Едва Иоанн поравнялся с блаженными, Большой Колпак с глубокою верою воздел к небу руки.
— Благодарение и хвала и слава тебе, Вседержителю!
И, со слезами:
— Яко удостоил еси мя, грешного, зрети государя моего, царя и великого князя!
Юродивый отвернулся. Грозный незло окликнул его:
— Чмутишь, Василий?
— Кровь! Руки твои в крови! — всхлипнул Василий и торопливо ушёл. За ним, отплёвываясь, пополз безногий его ученик.

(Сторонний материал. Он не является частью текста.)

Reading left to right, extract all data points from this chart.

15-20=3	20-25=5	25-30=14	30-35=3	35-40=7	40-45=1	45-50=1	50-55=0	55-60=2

Радостно и гулливо перекликались колокола. Переряженные приказные сновали в толпе и тыкали руками в сторону улепётывавшего юродивого.
— Глазейте! Яко исчезает дым от лица огня, тако да бежит еретик от очей государевых!
Но блаженный прервал спор не из страха перед царём. Его смутил прискакавший отряд опричников, среди которого одно лицо показалось ему странно-знакомым.
Опричник, в свою очередь, внимательно вгляделся в блаженного.
— Погоди… стой!., погоди…
В мозгу пробудились неожиданно воспоминания о давно прошедших днях.
— Ты чего призадумался, розмысл? — окликнул опричника царь.
— Прости, государь. Токмо… стой… погоди…
Перед глазами мелькнул образ боярина Симеона, пылающая в огне усадьба, землянки в лесу.
— Эй ты, юродивой!
И, пришпорив коня, розмысл наскочил на блаженного.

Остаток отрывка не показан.